TASKS
(a) Please retype the Schiavo trial excerpt between "Quite a bit" and "numerous legal footnotes.)", inclusive.
(b) Name each witness in the Schiavo trial excerpt who testified that Ms. Schiavo had expressed a desire to decline life sustaining measures under certain circumstances.

EXCERPT TO READ
-------------------------
Quite a bit of reading here, but it's worth it for those who take an interest in the law and the truth. (To save space I omitted numerous legal footnotes.)

"At the January 2000 trial, the court heard from five witnesses who recounted past comments by Ms. Schiavo ostensibly relating to her end-of-life preferences. Two witnesses, Mary Schindler (Ms. Schiavo’s mother) and Diane Meyer (Ms. Schiavo’s childhood friend) testified that, based on conversations with Ms. Schiavo about the widely publicized Quinlan case (involving a dispute about termination of life sustaining measures), they believed that Ms. Schiavo would not, under the circumstances, elect to decline artificial nutrition and hydration.43 An additional witness, Jackie Rhodes, testified that in the many times she and Ms. Schiavo had visited her grandmother in a nursing home, Ms. Schiavo never expressed to her that she would wish to decline artificial nutrition and hydration were she ever to fall into a profoundly dependent condition. Three witnesses: Michael Schiavo, Scott Schiavo (Mr. Schiavo’s brother), and Joan Schiavo (Mr. Schiavo’s sister-in-law) testified that Ms. Schiavo had, at various times, expressed her desire to decline life sustaining measures under certain circumstances.

"In making its decision, the court discounted the testimony of Rhodes, Schindler, and Meyer. Judge Greer deemed the Schindler testimony to be unreliable based on his understanding that Ms. Schiavo’s comments weremade in 1976 (the year in which Judge Greer thought Ms. Quinlan had died), when Ms. Schiavo was only 11 or 12 years of age.44 In fact, Judge Greer’s understanding of the Quinlan chronology was mistaken -- Karen Ann Quinlan died in 1985, which would suggest that Ms. Schiavo’s remarks could have been made when she was between the ages of seventeen and twenty (as Ms. Schindler had originally asserted at the hearing). Similarly, Judge Greer discounted the Meyer testimony based on the same error; he regarded Meyer’s testimony as uncredible because Meyer implied that Karen Quinlan was still alive in 1982.45 Judge Greer was “mystified” by Meyer’s testimony, and concluded that the conversation must have taken place in the 1970s, when Ms. Schiavo was a child.46 But this, of course, was not necessarily so. Thus, Judge Greer discounted evidence that Ms. Schiavo would not choose to decline artificial nutrition and hydration, based in significant part, on an easily verifiable factual error about a historical event.
-------------------------
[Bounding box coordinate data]
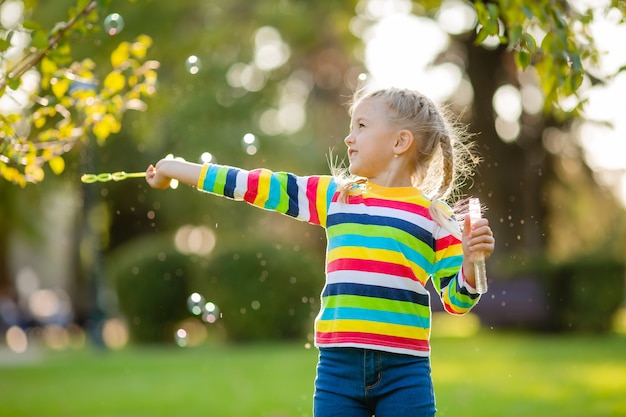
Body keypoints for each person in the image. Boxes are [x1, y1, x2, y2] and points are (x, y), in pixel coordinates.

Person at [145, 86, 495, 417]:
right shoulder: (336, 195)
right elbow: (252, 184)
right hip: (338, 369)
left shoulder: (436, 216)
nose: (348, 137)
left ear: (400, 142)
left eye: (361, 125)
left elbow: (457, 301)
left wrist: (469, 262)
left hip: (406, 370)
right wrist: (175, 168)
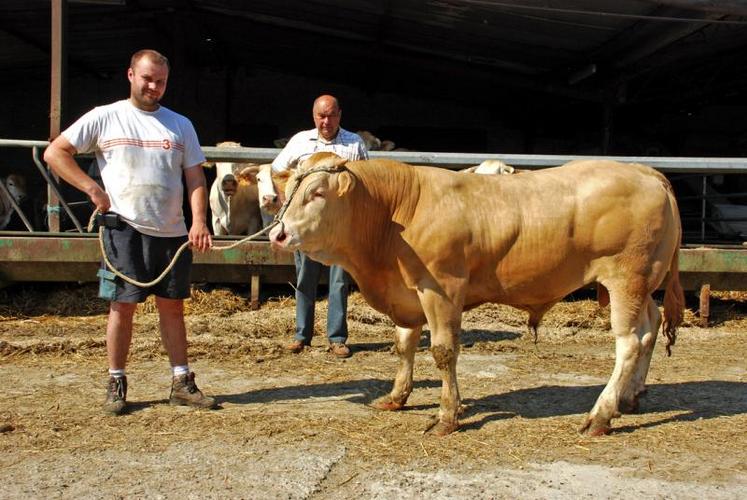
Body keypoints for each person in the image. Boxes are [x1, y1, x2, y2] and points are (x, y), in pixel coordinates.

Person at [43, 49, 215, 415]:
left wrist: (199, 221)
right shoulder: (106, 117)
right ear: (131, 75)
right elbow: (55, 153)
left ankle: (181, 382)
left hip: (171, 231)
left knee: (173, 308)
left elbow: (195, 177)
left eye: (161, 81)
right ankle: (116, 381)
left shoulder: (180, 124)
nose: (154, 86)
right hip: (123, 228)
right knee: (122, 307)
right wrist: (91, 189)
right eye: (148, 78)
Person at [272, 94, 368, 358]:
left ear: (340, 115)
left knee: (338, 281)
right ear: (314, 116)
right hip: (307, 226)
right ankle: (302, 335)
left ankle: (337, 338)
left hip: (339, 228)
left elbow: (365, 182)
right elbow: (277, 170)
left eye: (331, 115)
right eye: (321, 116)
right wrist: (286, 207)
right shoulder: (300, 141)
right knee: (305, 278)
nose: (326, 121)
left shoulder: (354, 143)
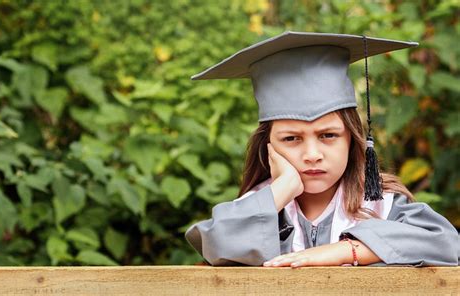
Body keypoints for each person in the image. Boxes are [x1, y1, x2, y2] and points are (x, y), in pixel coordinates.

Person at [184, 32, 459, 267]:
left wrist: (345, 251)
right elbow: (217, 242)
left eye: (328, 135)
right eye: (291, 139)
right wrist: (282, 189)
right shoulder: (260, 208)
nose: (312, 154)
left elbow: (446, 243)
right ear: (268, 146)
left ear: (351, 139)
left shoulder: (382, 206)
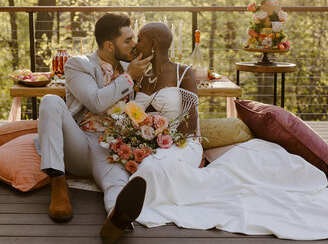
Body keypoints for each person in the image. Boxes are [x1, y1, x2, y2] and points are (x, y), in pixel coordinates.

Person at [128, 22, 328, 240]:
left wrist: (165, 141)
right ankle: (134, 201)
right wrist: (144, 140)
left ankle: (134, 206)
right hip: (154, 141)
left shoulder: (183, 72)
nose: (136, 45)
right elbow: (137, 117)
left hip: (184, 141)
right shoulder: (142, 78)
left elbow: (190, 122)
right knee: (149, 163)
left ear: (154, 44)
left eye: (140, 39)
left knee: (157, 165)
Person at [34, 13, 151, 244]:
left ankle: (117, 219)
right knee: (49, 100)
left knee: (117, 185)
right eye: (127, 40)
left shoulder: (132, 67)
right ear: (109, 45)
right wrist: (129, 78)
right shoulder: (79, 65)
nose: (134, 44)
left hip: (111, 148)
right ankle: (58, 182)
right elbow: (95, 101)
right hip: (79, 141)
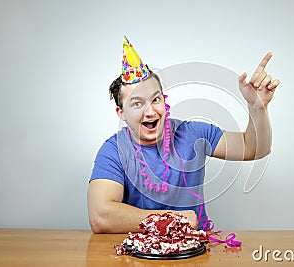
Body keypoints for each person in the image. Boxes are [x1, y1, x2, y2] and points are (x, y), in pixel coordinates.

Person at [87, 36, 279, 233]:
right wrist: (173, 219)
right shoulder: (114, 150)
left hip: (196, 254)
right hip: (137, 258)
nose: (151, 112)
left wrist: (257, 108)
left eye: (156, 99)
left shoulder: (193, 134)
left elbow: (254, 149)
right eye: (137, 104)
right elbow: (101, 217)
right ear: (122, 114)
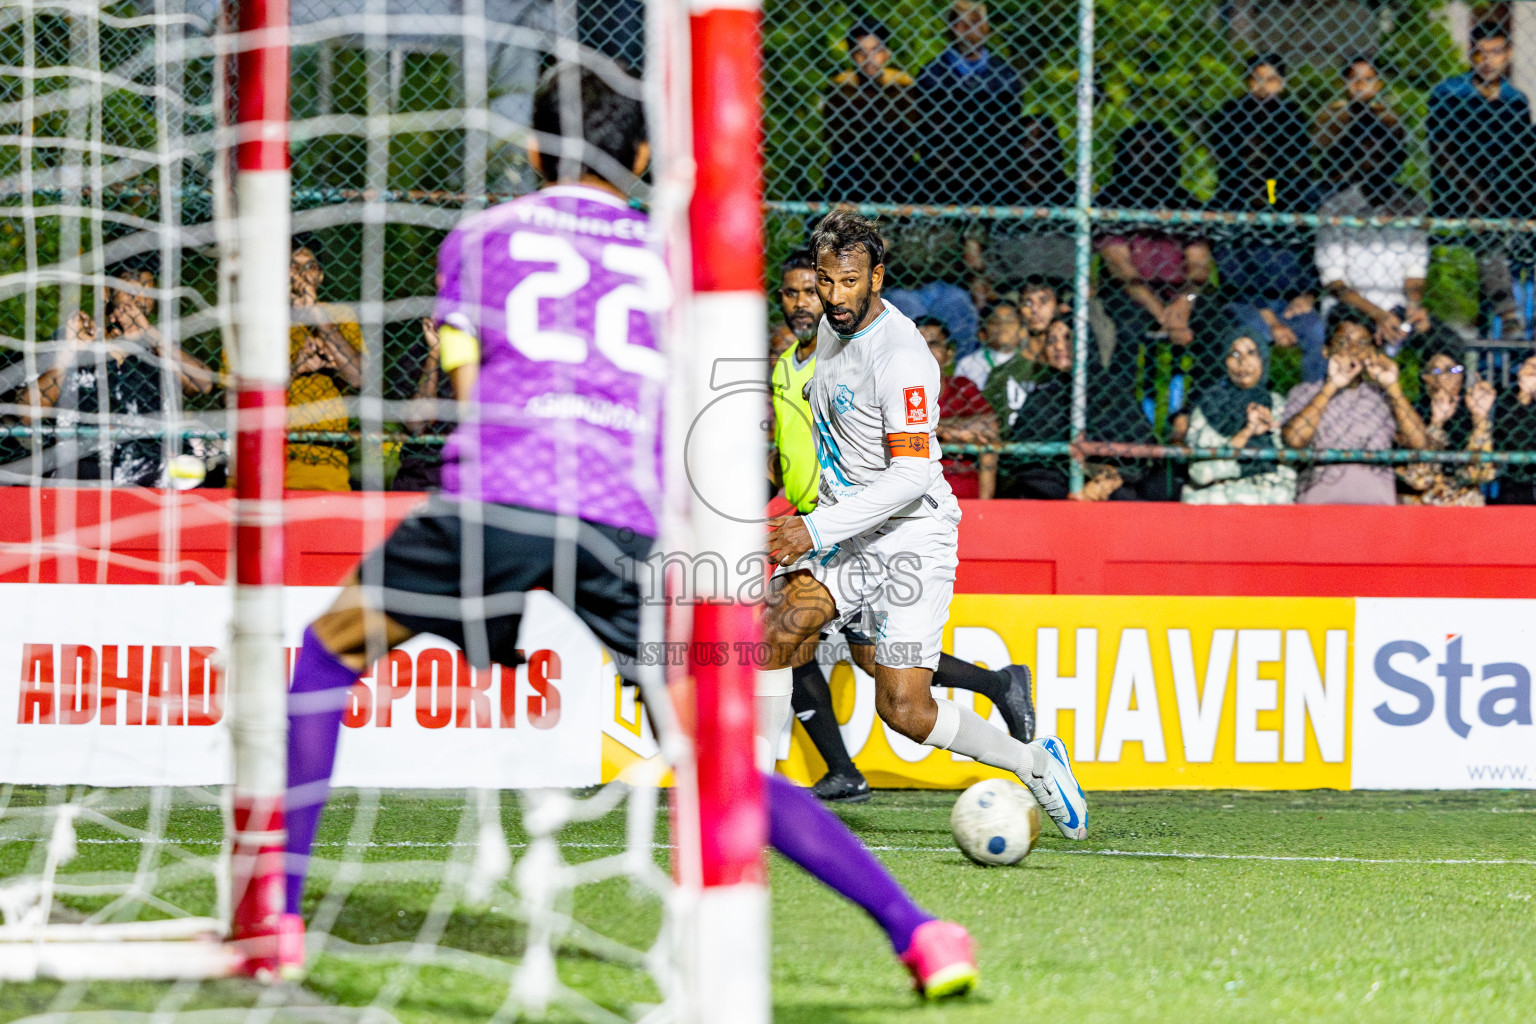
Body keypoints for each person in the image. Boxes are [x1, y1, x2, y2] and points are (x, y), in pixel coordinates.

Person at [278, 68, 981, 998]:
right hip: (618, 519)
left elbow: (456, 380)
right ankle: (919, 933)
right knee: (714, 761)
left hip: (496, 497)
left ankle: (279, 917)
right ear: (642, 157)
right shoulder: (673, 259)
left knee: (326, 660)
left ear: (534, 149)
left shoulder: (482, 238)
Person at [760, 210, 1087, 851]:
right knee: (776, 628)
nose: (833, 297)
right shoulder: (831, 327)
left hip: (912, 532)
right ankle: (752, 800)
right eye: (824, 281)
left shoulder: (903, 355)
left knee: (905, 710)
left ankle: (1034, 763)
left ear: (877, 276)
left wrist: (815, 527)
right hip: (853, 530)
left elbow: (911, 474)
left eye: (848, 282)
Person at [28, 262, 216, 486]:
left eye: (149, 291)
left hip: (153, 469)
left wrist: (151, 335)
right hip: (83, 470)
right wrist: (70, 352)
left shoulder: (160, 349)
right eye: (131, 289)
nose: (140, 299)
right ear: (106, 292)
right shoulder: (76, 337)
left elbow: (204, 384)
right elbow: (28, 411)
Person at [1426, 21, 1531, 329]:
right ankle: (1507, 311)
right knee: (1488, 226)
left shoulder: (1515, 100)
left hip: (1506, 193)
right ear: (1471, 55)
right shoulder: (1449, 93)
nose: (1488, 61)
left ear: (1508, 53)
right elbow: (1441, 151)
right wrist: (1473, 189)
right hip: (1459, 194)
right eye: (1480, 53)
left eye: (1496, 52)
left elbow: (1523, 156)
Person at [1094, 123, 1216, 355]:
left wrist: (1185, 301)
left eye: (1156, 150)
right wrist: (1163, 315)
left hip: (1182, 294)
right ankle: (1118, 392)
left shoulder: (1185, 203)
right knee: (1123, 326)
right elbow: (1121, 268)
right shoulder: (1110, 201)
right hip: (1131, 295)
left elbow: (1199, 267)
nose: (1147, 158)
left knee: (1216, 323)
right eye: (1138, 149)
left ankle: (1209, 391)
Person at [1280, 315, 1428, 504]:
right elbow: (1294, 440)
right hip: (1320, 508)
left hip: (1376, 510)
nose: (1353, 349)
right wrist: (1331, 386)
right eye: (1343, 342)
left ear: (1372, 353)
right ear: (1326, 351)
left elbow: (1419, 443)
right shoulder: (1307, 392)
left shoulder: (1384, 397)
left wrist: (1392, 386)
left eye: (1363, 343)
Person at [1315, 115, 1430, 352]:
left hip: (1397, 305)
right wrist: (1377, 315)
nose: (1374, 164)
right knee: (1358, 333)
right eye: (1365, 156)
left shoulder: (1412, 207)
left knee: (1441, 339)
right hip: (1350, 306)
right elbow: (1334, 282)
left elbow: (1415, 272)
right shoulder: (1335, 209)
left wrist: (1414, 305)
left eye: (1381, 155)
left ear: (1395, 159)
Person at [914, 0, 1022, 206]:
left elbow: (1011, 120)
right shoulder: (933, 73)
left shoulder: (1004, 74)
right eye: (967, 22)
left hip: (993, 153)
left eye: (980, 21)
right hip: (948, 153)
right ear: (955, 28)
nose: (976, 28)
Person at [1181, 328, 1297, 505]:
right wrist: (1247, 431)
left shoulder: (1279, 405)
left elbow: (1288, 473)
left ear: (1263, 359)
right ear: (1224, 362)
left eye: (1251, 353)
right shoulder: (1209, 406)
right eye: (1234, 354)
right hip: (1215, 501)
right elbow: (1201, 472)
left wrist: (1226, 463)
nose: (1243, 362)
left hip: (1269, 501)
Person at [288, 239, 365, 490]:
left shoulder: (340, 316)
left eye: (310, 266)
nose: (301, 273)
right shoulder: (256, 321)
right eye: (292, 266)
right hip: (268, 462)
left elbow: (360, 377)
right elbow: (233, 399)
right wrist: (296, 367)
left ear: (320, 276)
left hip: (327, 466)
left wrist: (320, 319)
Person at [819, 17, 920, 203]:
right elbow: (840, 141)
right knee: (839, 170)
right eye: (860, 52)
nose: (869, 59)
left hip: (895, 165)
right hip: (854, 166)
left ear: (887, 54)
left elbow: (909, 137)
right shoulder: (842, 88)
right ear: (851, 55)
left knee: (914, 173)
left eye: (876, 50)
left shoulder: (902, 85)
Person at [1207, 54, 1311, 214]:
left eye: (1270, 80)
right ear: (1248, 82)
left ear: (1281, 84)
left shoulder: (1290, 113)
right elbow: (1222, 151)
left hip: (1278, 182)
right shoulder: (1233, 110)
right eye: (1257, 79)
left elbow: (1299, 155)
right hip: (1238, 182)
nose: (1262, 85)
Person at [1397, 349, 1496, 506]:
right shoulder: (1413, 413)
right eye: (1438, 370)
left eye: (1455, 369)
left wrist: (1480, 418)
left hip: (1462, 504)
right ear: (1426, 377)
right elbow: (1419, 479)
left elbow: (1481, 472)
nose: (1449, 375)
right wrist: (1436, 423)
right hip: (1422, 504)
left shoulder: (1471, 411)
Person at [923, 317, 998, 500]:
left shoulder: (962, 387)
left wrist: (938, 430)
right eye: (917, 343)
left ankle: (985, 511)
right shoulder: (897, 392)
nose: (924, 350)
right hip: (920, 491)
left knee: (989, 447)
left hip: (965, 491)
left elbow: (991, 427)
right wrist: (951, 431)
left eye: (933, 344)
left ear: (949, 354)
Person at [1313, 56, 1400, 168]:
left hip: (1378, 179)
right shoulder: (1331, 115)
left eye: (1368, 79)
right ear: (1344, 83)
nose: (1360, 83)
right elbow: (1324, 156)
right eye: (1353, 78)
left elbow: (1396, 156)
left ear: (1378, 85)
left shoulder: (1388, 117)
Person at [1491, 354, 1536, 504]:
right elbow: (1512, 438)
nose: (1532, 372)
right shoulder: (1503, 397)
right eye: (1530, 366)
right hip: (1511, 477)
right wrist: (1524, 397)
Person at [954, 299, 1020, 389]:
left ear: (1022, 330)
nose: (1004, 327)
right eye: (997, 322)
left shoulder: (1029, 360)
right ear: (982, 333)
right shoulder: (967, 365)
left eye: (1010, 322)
-------------------------
ANSWERS FOR THE TASKS
(a)
Quite a bit of reading here, but it's worth it for those who take an interest in the law and the truth. (To save space I omitted numerous legal footnotes.)

(b)
Michael Schiavo
Scott Schiavo
Joan Schiavo